LE PETIT CHEVAL DE MANEGE–A Good Neighborhood Bistro, B

December 15, 2011

Petit-Cheval-Exterior-3

Ghastly though it may have been in some ways–the American political situation comes to mind, 2011 has been a brilliant year for eating well in Paris, and the 11th arrondissement continues to thrive as one of the most reliable incubators of new culinary talent in the city, as the recently opened Le Petit Cheval de Manege so deliciously proves. Alerted to this place by my friend Nadine, who lives nearby, I met her for dinner on a Friday night at the end of a frantically busy week, and as soon as I spotted it, I knew from its warm Edward Hopper like facade that we’d probably have a really good meal, especially since there was some great cheese on display when I came through the front door.

Petite-Cheval-interior-of-room  She was already ensconced with a glass of white wine at a table in this pretty dining room with a beautiful Belle Epoque tile floor and ox-blood red walls when I arrived, and an alert and friendly waitress proved the verity of something that talented American-in-Paris chef Braden Perkins of Verjus had said to me earlier in the week. To wit, “Even if you’re cooking great food, a restaurant just isn’t going to work without good service.”

I’ve known Nadine since both of us worked as editors at Fairchild Publications, she in Milan as their bureau chief, and me in their Paris office, and since we have such a long and deep-rooted friendship, there was a lot of catching up to do before we could even begin to pay any attention to the chalkboard menu. So we did a generally hilarious long first lap of conversation before we zeroed in on dinner.

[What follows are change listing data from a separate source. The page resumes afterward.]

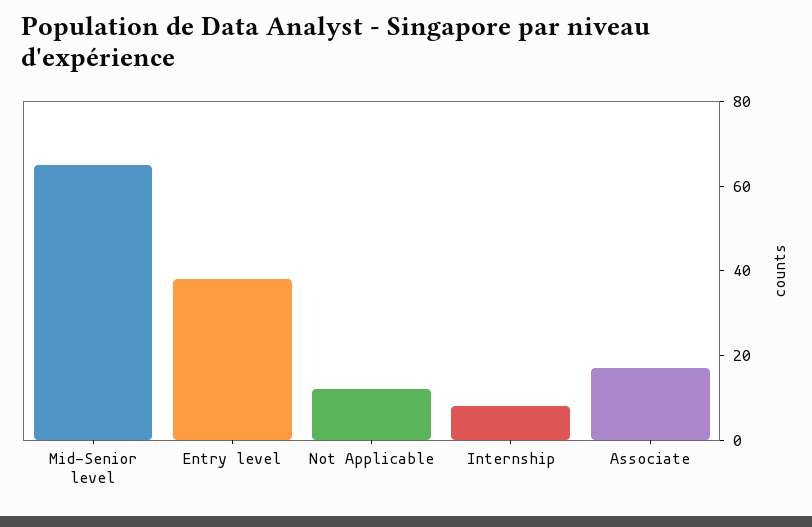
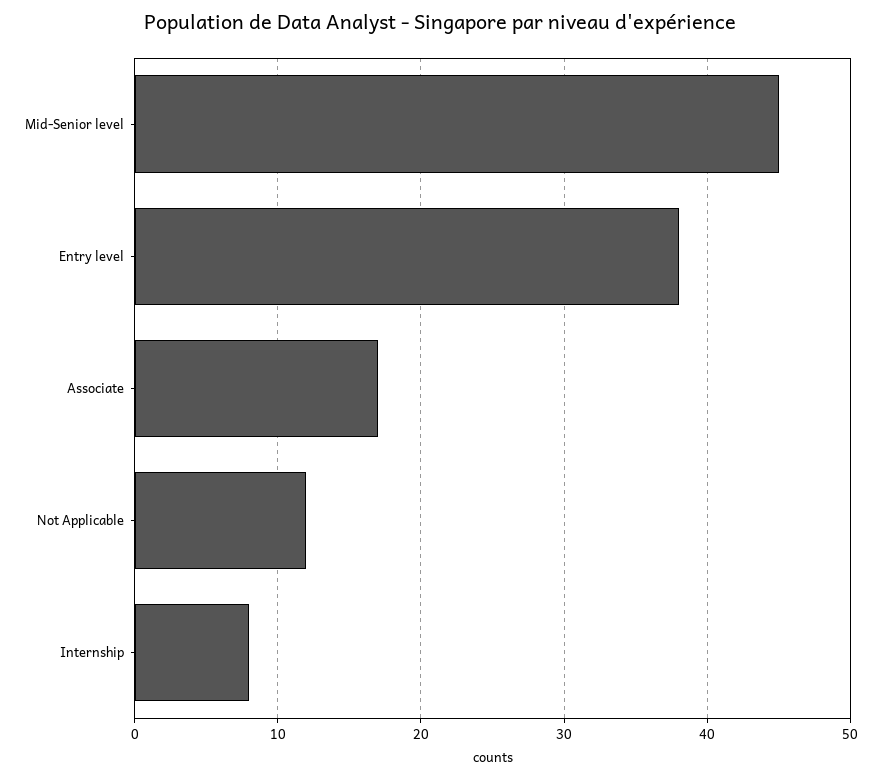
  {
-   "Mid-Senior level": 65,
+   "Mid-Senior level": 45,
    "Entry level": 38,
    "Not Applicable": 12,
    "Internship": 8,
    "Associate": 17
  }

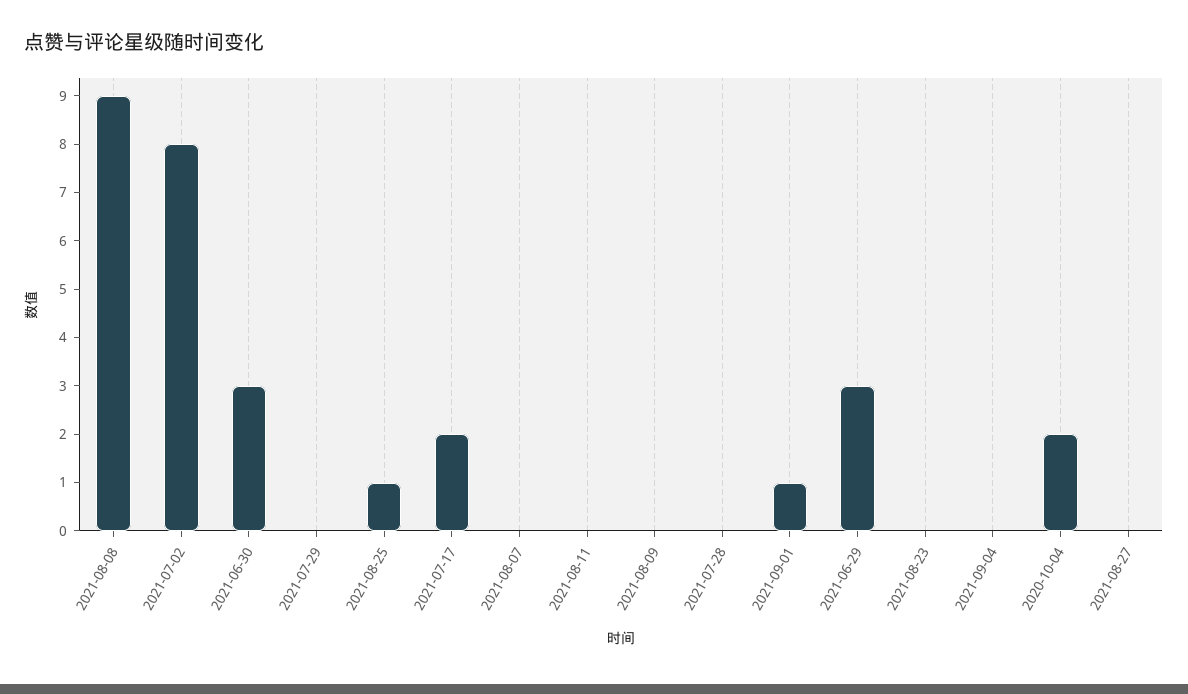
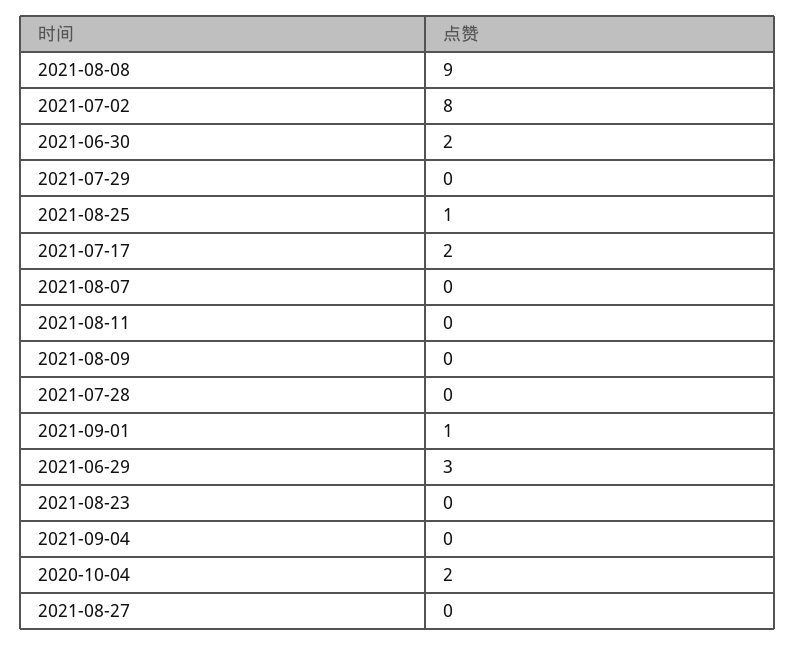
  {
    "2021-08-08": 9,
    "2021-07-02": 8,
-   "2021-06-30": 3,
+   "2021-06-30": 2,
    "2021-07-29": 0,
    "2021-08-25": 1,
    "2021-07-17": 2,
    "2021-08-07": 0,
    "2021-08-11": 0,
    "2021-08-09": 0,
    "2021-07-28": 0,
    "2021-09-01": 1,
    "2021-06-29": 3,
    "2021-08-23": 0,
    "2021-09-04": 0,
    "2020-10-04": 2,
    "2021-08-27": 0
  }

Ultimately, both of us decided we wanted the same things, which was just fine, since the short menu didn’t offer many options, and I wasn’t going to bully her into having something different just for the sake of a review I wasn’t even sure that I would be writing. So we ordered their last bottle of white Gaillac, a wonderful food wine, and tucked into a surprisingly excellent ceviche of sea bass.

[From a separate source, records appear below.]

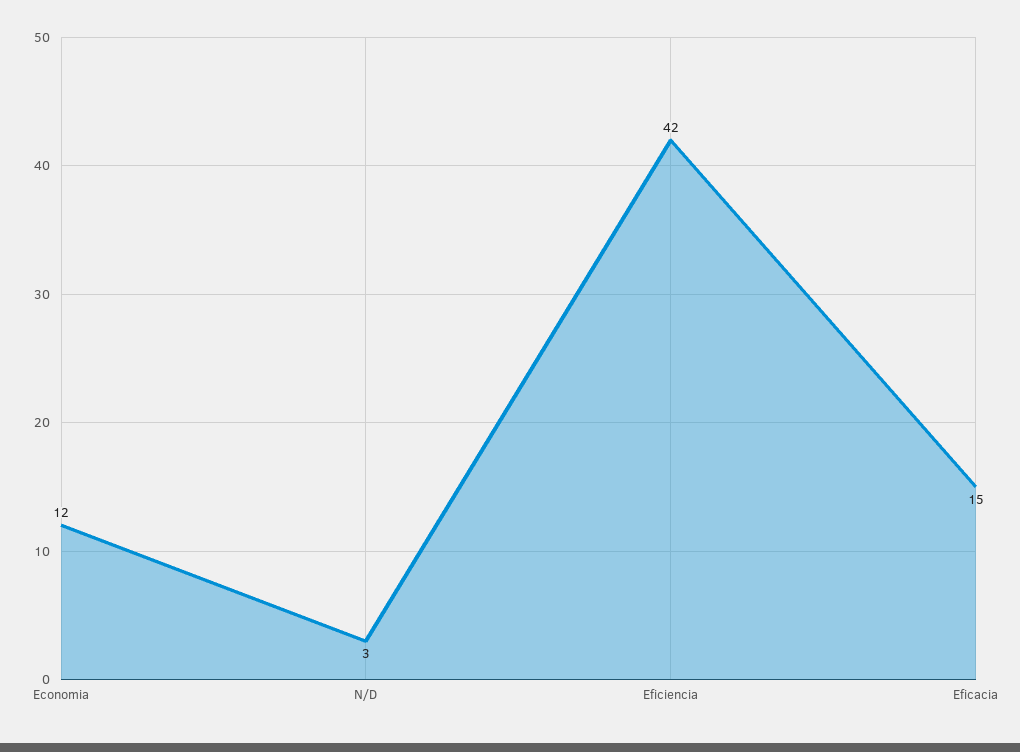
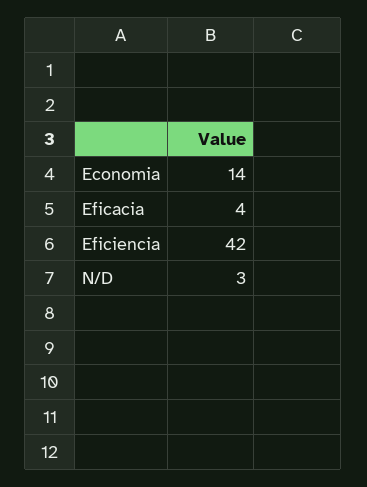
  {
-   "Economia": 12,
+   "Economia": 14,
    "N/D": 3,
    "Eficiencia": 42,
-   "Eficacia": 15
+   "Eficacia": 4
  }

I say surprisingly excellent, because I instinctively doubted the chef here would get this dish right. Too often in Paris, this dish is over seasoned and the fish flacid from having sat in a cold citrus bath for hours before coming to the table. As I learned during a trip to Peru, the best ceviche (shellfish or fish ‘cooked’ by the acid in freshly squeezed citrus juice) is prepared shortly before being served. Here, though, the exquisitely fresh fish was just tinged with citrus and beautifully garnished with orange segments, pitted black olives, avocado and ribbons of cucumber. Light, vibrant and precisely cooked, it was how I discovered Belgian chef Thierry Xavier’s cooking–impressed, I asked our waitress who was in the kitchen, and she explained that Xavier had worked at Lapérouse and Lucas Carton before taking the reins here.

Petite-Cheval-Scallops  Doubt, it would seem, was to be a theme of this very pleasant meal, since as much as I love scallops, those on offer that night were part of a preparation that included one of my least favorite ‘condiments’ and true bit of cuinary quackery–‘truffle’ oil. Since the truffle taste in ‘truffle’ oil is produced with an artificial flavoring that decomposes into something unpleasantly sweet tasting to my palate when exposed to heat, I kept my fingers crossed that the scallops would survive unscathed as part of a dish that otherwise sounded appealing–a sort of large open ravioli described as ‘lasagnette’ filled with celery root and hashed mushrooms and garnished with crushed hazelnuts and truffle-oil spiked chicken bouillon. Happily, this dish was truly excellent–four plump grilled scallops perfectly cooked, feather-weight pasta enclosing the duxelles of mushrooms, nice texture added by the crushed hazelnuts and no trace of the dreaded truffle oil. This dish was so good, in fact, that I’d love to offer it up as a retort to the whiners who continue to insist that “you don’t eat as well in Paris as you used to.” Not true, full stop, since at 16.50 Euros, this was leagues better than most of what you’d come across in a similar low-key neighborhood restaurant in any major North American city.

Nadine and I finished up with a shared plate of very good cheeses, and with two glasses of white wine, and a bottle of same, and no dessert or coffee, this fine feed came in at under 40 Euros, further proof that the real-people gastronomic loam of Paris is offering up better day-in-and-day-out eating than it has in a longtime, since Thierry’s food was well-sourced, original and assiduously well-cooked in terms of timing, texture and heat at the table, i.e. politely hot but not so heat-blasted that it continued to cook as you ate it.

Though not in the same league as Chatomat or Le Galopin, to say nothing of Septime, Verjus or Spring, this is a very good restaurant that’s great for casual dining and a good place to see just how cosmopolitan contemporary French cooking has become during the last few years.

Le Petit Cheval de Manege, 5 rue Froment, 11th, Tel. 09-82-37-18-52. Metro: Bréguet – Sabin or Chemin Vert. Closed Saturday lunch and Monday dinner. Average 40 Euros.